Carrie with Children said...

Such a fantastic story! I'm a Jacksonville mom and my 4mo old daughter, Molly, has Down Syndrome. Cara is an inspiration and a fantastic role model. I hope to meet her one day!

Thanks for sharing your story. I've posted a story too on my site

Maria Mallon & Cheryl Dillard said...

What a beautiful story and a beautiful girl. The students of Fletcher know a gem when they see one! This is just the beginning for the reigning Queen of Fletcher! Bravo!!

Tina said...

Beautifully written. I am proud to say I work at Fletcher High and we truly do have an awesome study body. I believe Cara's impact on the world is just beginning.

Suzanne said...

I am honored to say that my son is a student at Fletcher High. Recently, I took part in their Challenge Day, a day about 'getting real' and teaching tolerance and understanding. I saw hundreds of students as they applauded and embraced each other's differences. I left in awe. They are a truly remarkable community of young learners and educators. Congratulations to Cara and to her parents!

Laura Watts said...

Hi Dayle! It has been a while since we have talked - I guess last time was when my daughter, Meaghan West, taught with you at Chet's! Melanie sent me the link to your blog about Cara - what a great, honest view of how so many of us educators felt back then. I remember meeting with you several times regarding Cara and I always felt you had the best attitude and the most amazing desire to make inclusion work. I was not surprised when you became Teacher of the Year! Thank you for being such a ground-breaker for Cara and so many others!
Laura Watts, M.Ed.
Program Director
Down Syndrome Center at Hope Haven

Todd said...

Thanks for your marvelous blog and descriptions of inclusion from an educator's perspective. I heard you speak as FL's teacher of the year when my son, who happens to have Down syndrome, was just three. You've helped shape choices we've made with Josiah (who is now in a 2nd grade inclusion classroom) as have Cara and her parents. Our family, which includes two teens who are students at Fletcher and are also in the same youth group as Cara, has had a blast rejoicing with Cara too!

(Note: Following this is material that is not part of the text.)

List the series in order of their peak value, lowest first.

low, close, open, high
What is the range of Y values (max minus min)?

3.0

Bethene (& Todd) Middleton

Ingrid Wilson said...

Mrs. Timmons,
I just had to say a thank you to YOU. You shared your part of Cara's story so beautifully, and as the mom of an included first grader (who enjoyed TWO wonderful years in included Kindergarten classrooms) I know what an impact you must have had on the Stieglitz family as we have been blessed by our daughters loving teachers.

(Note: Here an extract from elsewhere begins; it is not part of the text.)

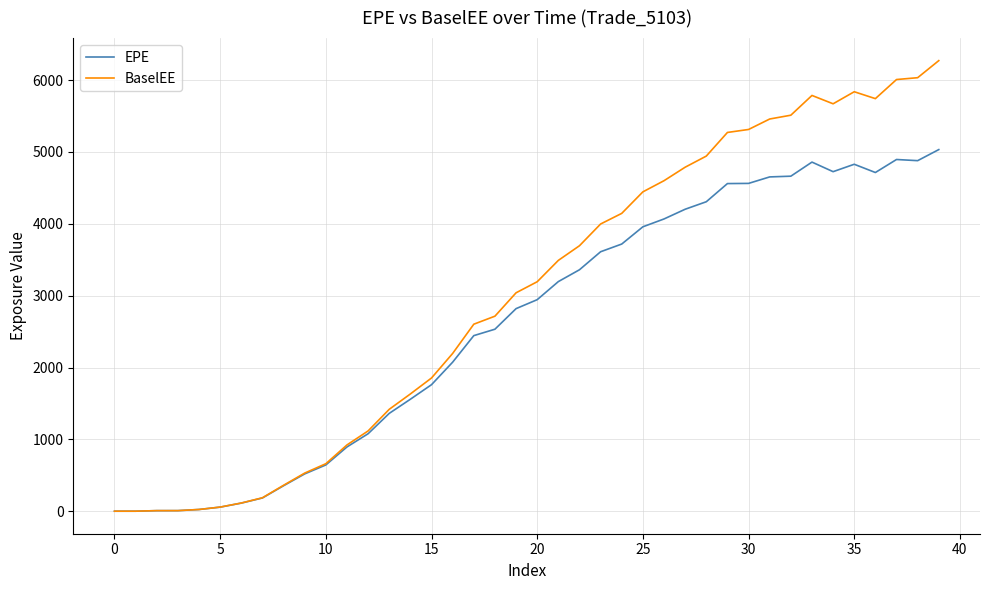

Does the chart have visible grid lines?

Yes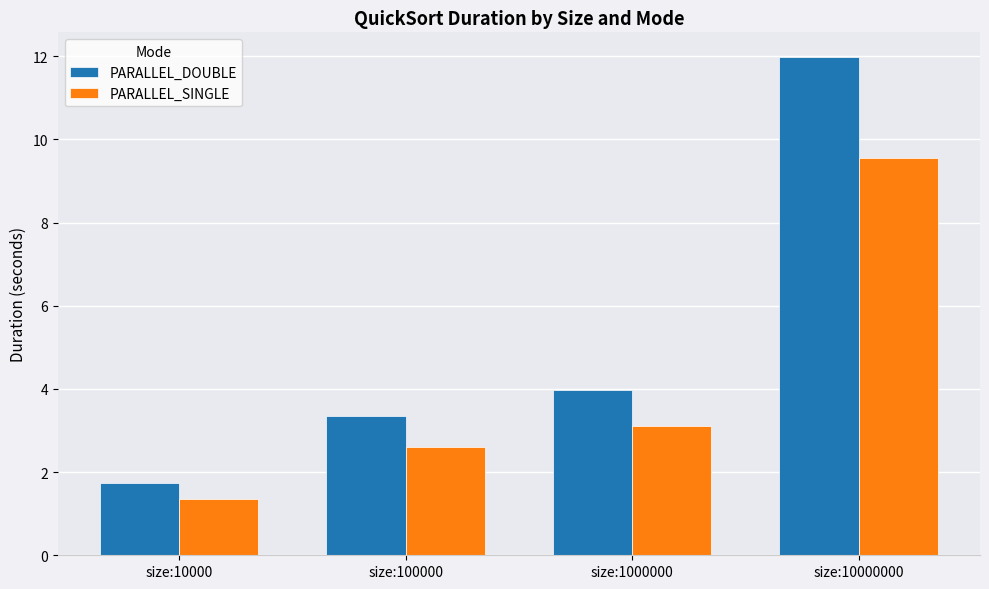

What is the difference between the maximum and minimum values in the PARALLEL_DOUBLE series?

10.2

Your crown surely shines brightly, too.

Ingrid Wilson (mom of Mylie & her brothers)

Dave, Elizabeth, Charlie and Kate said...

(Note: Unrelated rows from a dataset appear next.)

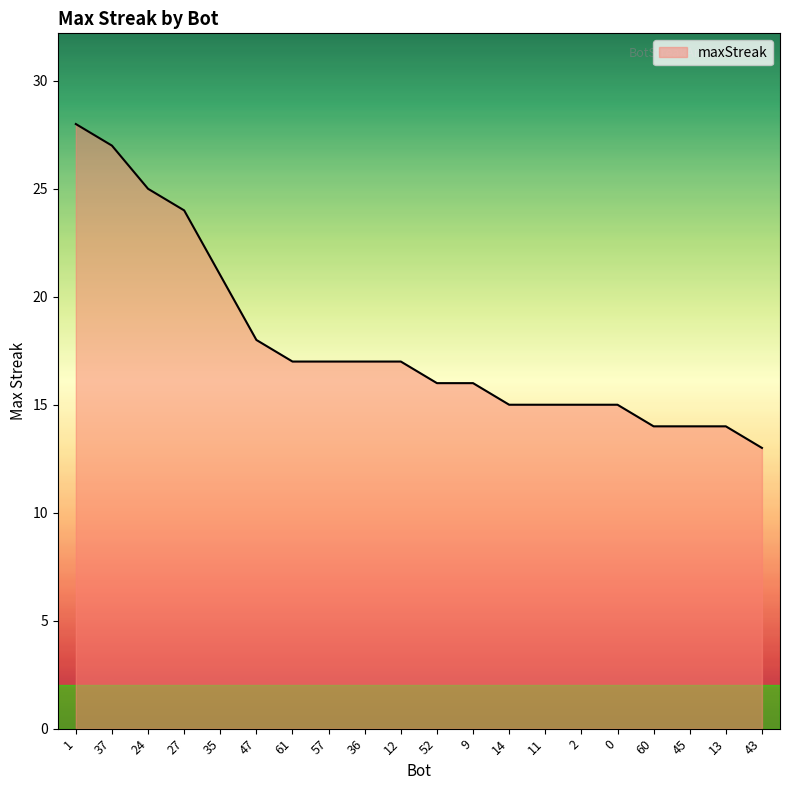

What is the minimum value shown in the chart?

13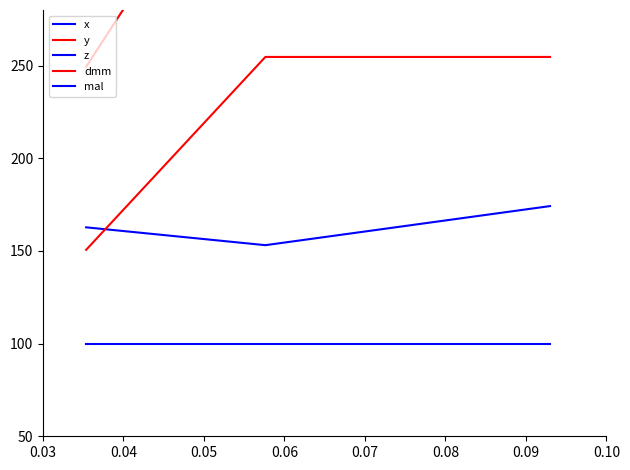

How many lines are shown in the chart?

5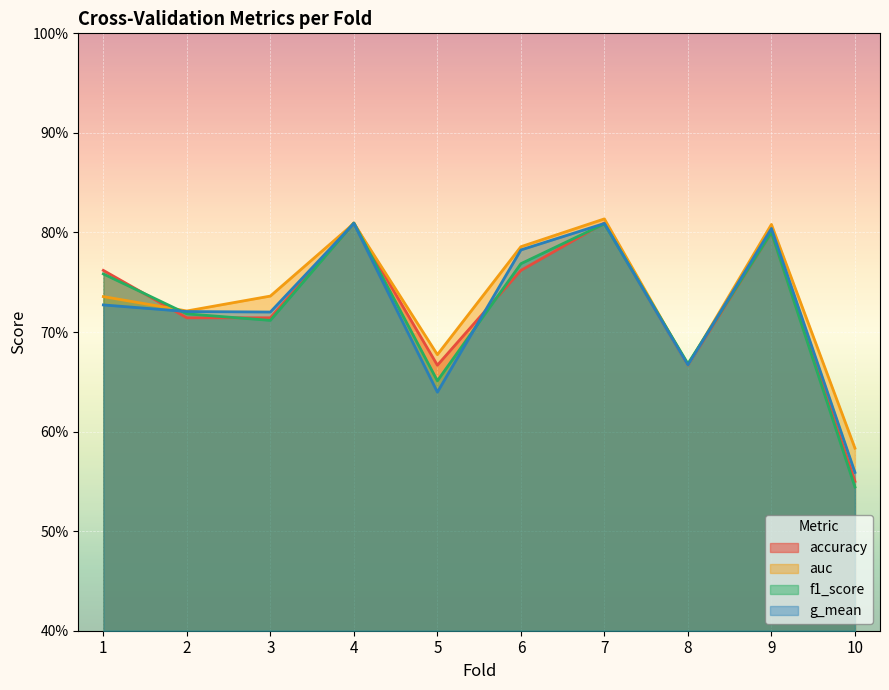

How many distinct data groups are displayed?

4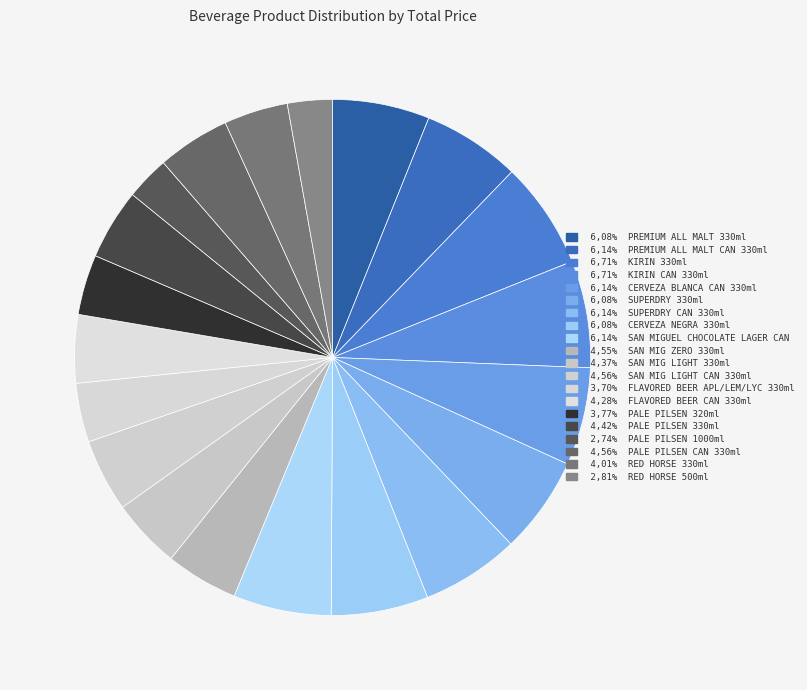

How many slices are in this pie chart?

20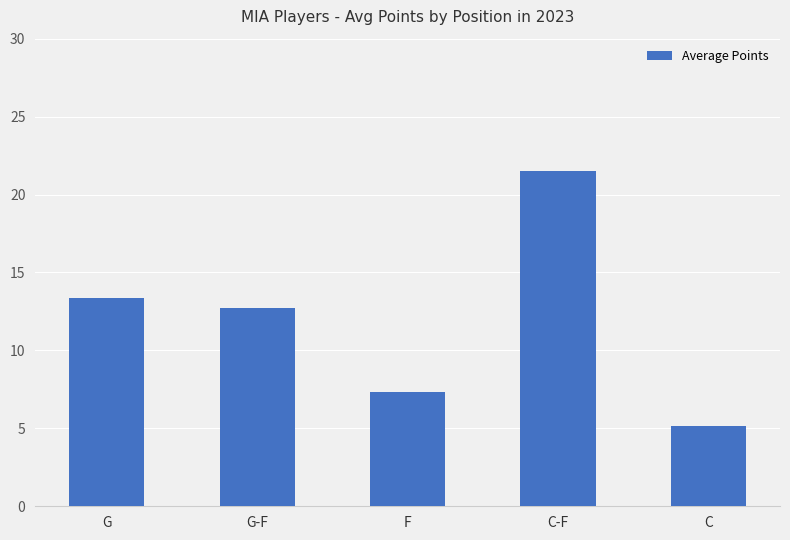

Reading left to right, what are all the values shown in this chart?

G=13.4	G-F=12.7	F=7.3	C-F=21.5	C=5.2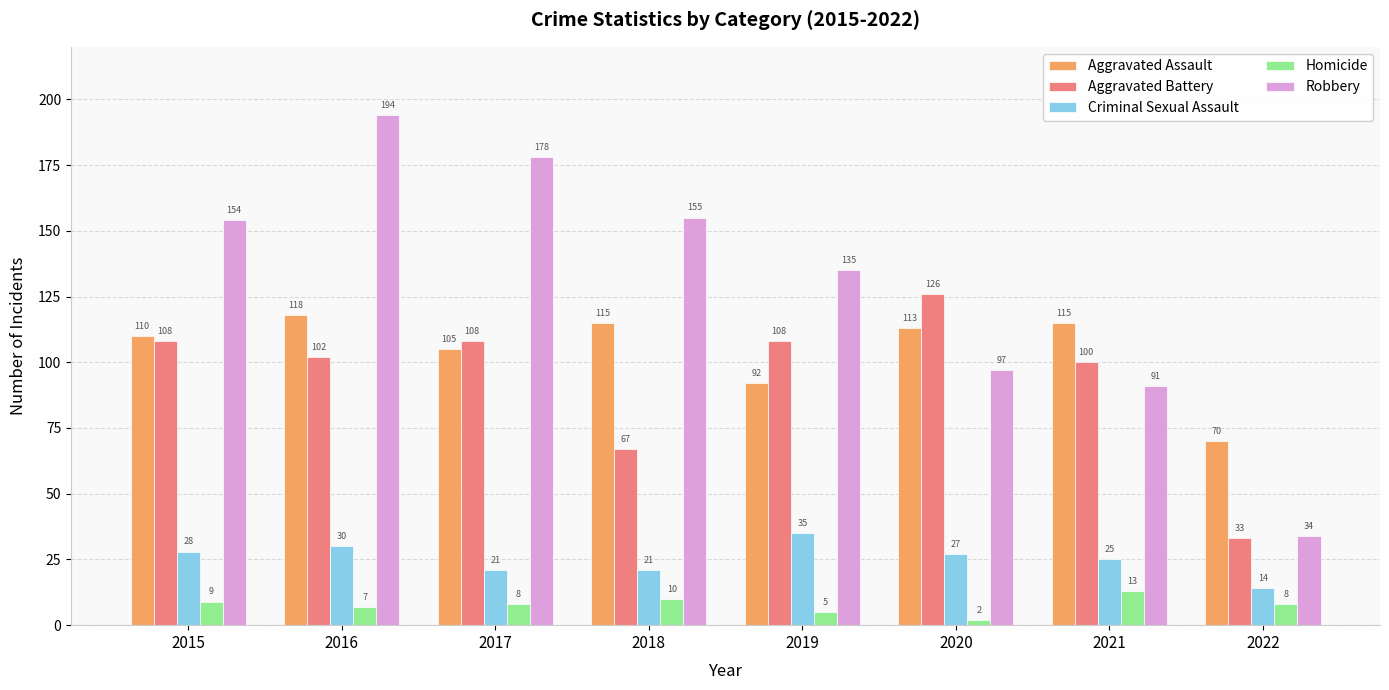

What are all the series names shown in the legend?

Aggravated Assault, Aggravated Battery, Criminal Sexual Assault, Homicide, Robbery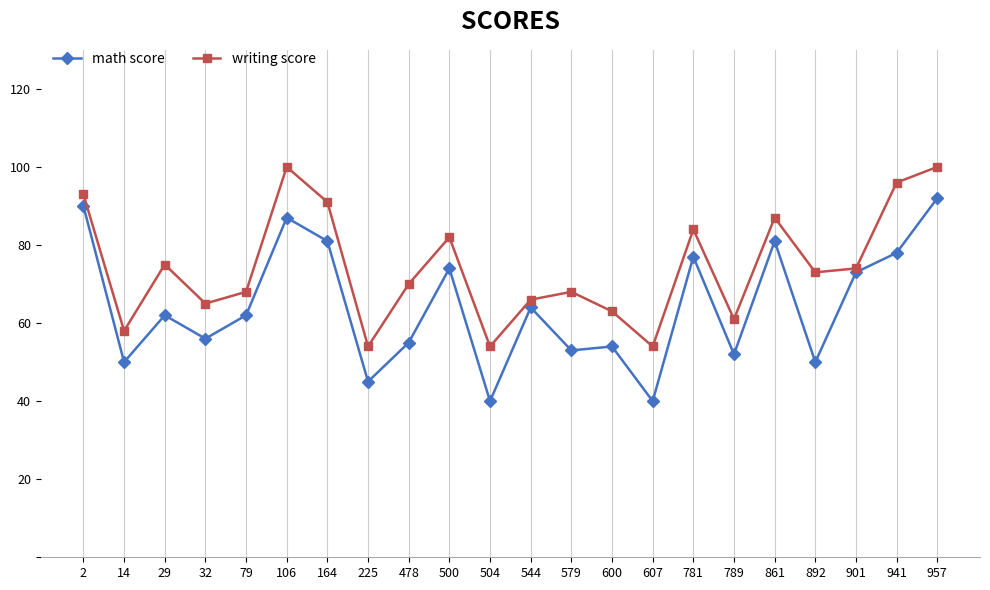

Reading right to left, what are all the values shown in this chart?

math score: 92	78	73	50	81	52	77	40	54	53	64	40	74	55	45	81	87	62	56	62	50	90
writing score: 100	96	74	73	87	61	84	54	63	68	66	54	82	70	54	91	100	68	65	75	58	93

I am not even sure where to begin. As the sister of a fabulous down syndrome brother, a mother of a special needs daughter and as an inclusion teacher, my heart was so touched when I heard that Cara was named homecoming queen. I love how you shared the teacher/parent perspective to Cara's journey through school. Thank you for reaching a greater audience with this awesome story!

karen prewitt said...

As the parent of a 3-year-old, the future is wide open in front of us. Stories like this-not only the story about Cara winning Homecoming Queen-but also the story of educators who care-gives us such hope for what's ahead. I'm certain Cara's parents were involved from the get-go, and that is fully our intention as well. We totally agree with the thinking that the other kid's in Caleb's class with gain as much from their interaction with him as he will from them.
What a wonderful influence Cara, her parents and you have been on this community. Thank You for your dedication and caring.